**Task statement**
Write out again, exactly as they appear, the lines from the start of the data below through the line with "2) blue and"; no pictures.

**Data supplied**
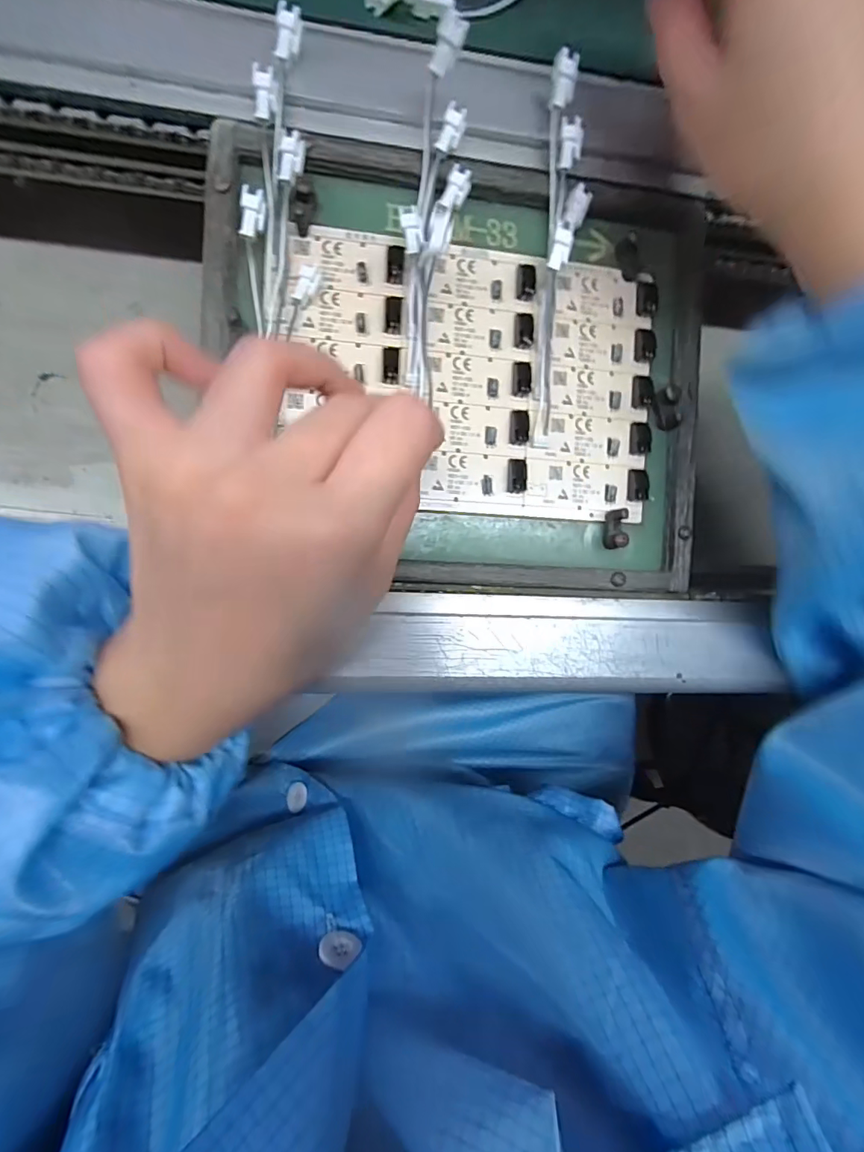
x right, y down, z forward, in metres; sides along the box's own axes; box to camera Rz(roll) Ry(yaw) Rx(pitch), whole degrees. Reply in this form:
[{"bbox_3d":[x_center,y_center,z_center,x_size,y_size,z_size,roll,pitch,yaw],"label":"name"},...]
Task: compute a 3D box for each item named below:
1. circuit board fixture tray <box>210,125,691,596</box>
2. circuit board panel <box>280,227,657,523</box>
[{"bbox_3d":[0.019,-0.096,0.229,0.237,0.023,0.197,2,89,-9],"label":"circuit board fixture tray"},{"bbox_3d":[0.025,-0.097,0.233,0.181,0.014,0.127,2,89,-9],"label":"circuit board panel"}]

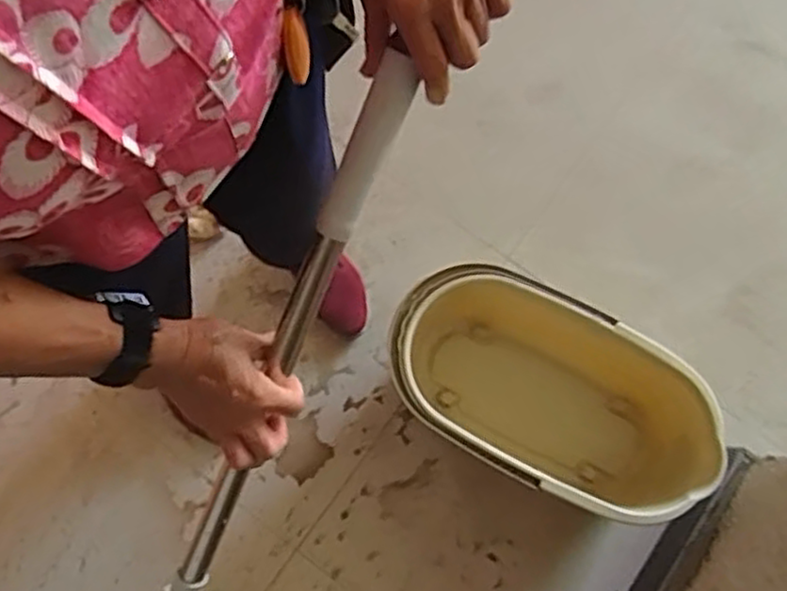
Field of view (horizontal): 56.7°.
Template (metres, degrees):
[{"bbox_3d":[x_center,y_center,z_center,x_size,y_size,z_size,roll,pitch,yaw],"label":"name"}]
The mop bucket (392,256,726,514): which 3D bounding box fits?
[{"bbox_3d":[0.232,0.152,1.100,0.478,0.235,0.248,28,80,6],"label":"mop bucket"}]

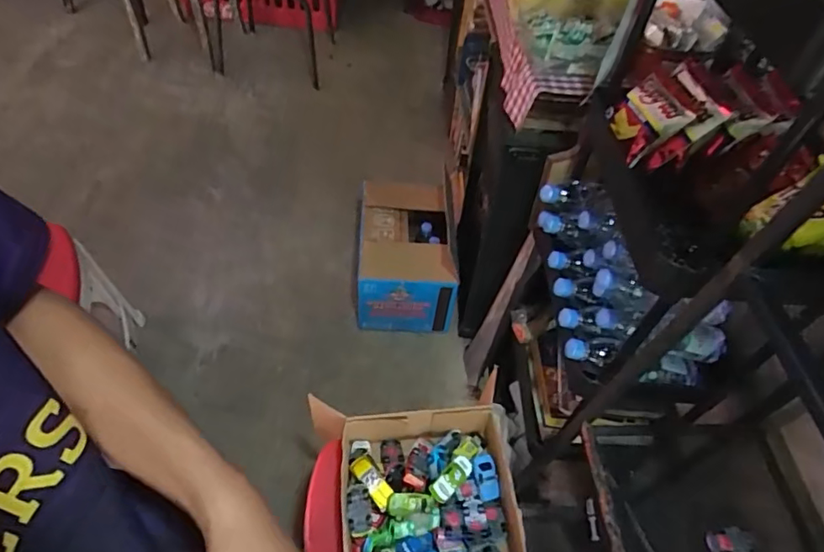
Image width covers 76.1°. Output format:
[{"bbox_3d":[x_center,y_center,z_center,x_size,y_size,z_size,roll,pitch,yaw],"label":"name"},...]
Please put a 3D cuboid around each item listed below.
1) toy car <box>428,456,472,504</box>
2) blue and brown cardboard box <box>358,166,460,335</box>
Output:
[{"bbox_3d":[0.064,0.330,0.857,0.034,0.018,0.085,38,57,23],"label":"toy car"},{"bbox_3d":[-0.020,-0.074,1.622,0.271,0.273,0.414,2,51,-4],"label":"blue and brown cardboard box"}]

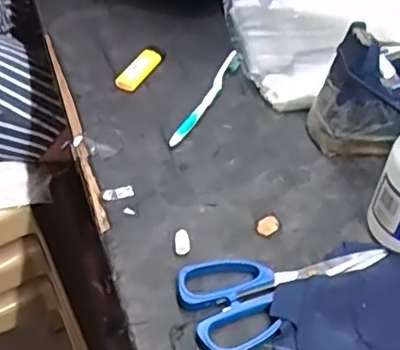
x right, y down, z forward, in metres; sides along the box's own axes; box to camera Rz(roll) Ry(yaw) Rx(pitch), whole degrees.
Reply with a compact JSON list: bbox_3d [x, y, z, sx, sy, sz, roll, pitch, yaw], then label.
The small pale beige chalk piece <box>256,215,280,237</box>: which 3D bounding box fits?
[{"bbox_3d":[0.060,0.045,0.545,0.023,0.005,0.018,-21,51,-24],"label":"small pale beige chalk piece"}]

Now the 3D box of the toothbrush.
[{"bbox_3d":[0.010,-0.084,0.662,0.015,0.007,0.173,20,47,14],"label":"toothbrush"}]

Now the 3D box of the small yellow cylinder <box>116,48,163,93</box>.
[{"bbox_3d":[-0.065,-0.116,0.682,0.019,0.019,0.070,23,48,18],"label":"small yellow cylinder"}]

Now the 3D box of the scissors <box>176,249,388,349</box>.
[{"bbox_3d":[0.064,0.080,0.498,0.172,0.009,0.082,-23,51,-25],"label":"scissors"}]

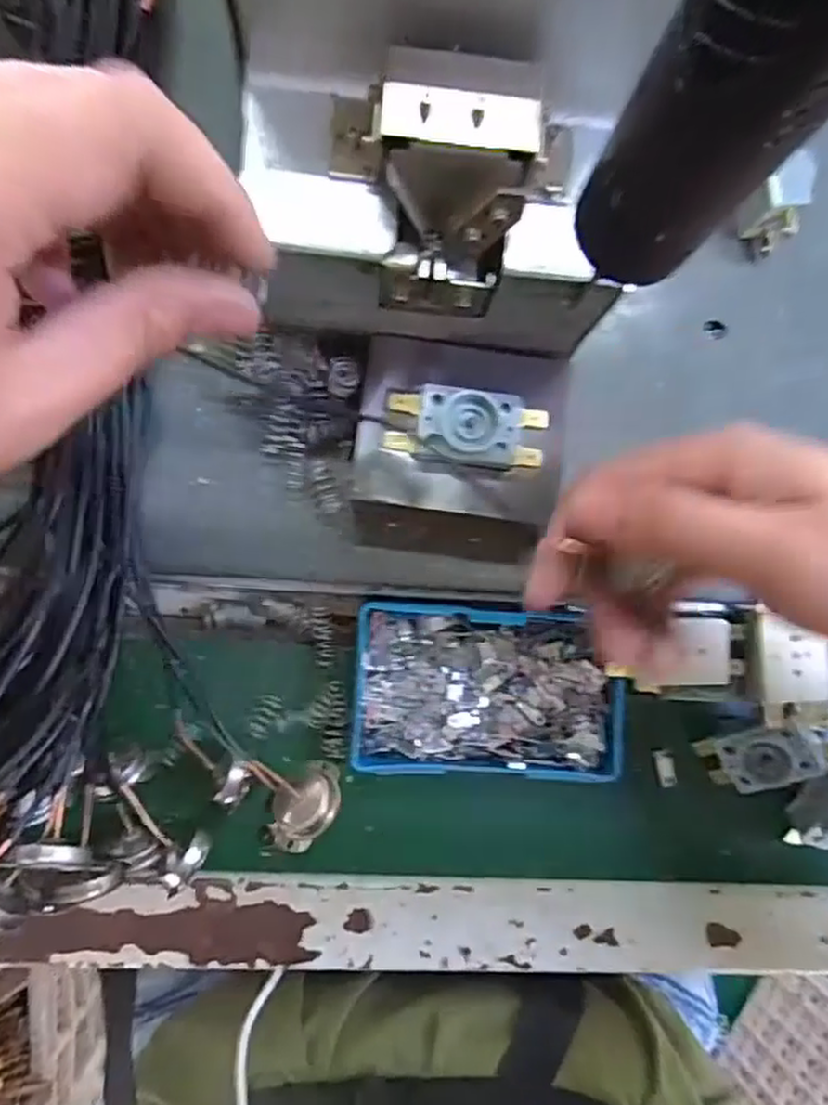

**Result of the exercise**
x right, y down, z forward, in metres; sides along the box's own axes; box to camera Rz(roll) Ry(yaw) Rx(pitch), whole degrees. Reply in this form:
[{"bbox_3d":[x_center,y_center,z_center,x_size,y_size,z_size,roll,pitch,yaw],"label":"name"},...]
Task: compute a 3D box for each item named below:
1. circuit board fixture tray <box>210,125,691,596</box>
2. circuit board panel <box>280,227,657,523</box>
[{"bbox_3d":[0.019,-0.096,0.229,0.237,0.023,0.197,2,89,-9],"label":"circuit board fixture tray"},{"bbox_3d":[0.025,-0.097,0.233,0.181,0.014,0.127,2,89,-9],"label":"circuit board panel"}]

Field of view (horizontal): 56.7°.
Template (metres, degrees):
[{"bbox_3d":[x_center,y_center,z_center,x_size,y_size,z_size,roll,pitch,yaw],"label":"name"}]
The mop bucket (392,256,726,514): which 3D bounding box fits?
[{"bbox_3d":[0.232,0.152,1.100,0.478,0.235,0.248,28,80,6],"label":"mop bucket"}]

Image width covers 76.1°. Output format:
[{"bbox_3d":[x_center,y_center,z_center,x_size,y_size,z_size,roll,pitch,yaw],"label":"name"},...]
Please put a 3D cuboid around each item listed below.
1) toy car <box>428,456,472,504</box>
2) blue and brown cardboard box <box>358,166,460,335</box>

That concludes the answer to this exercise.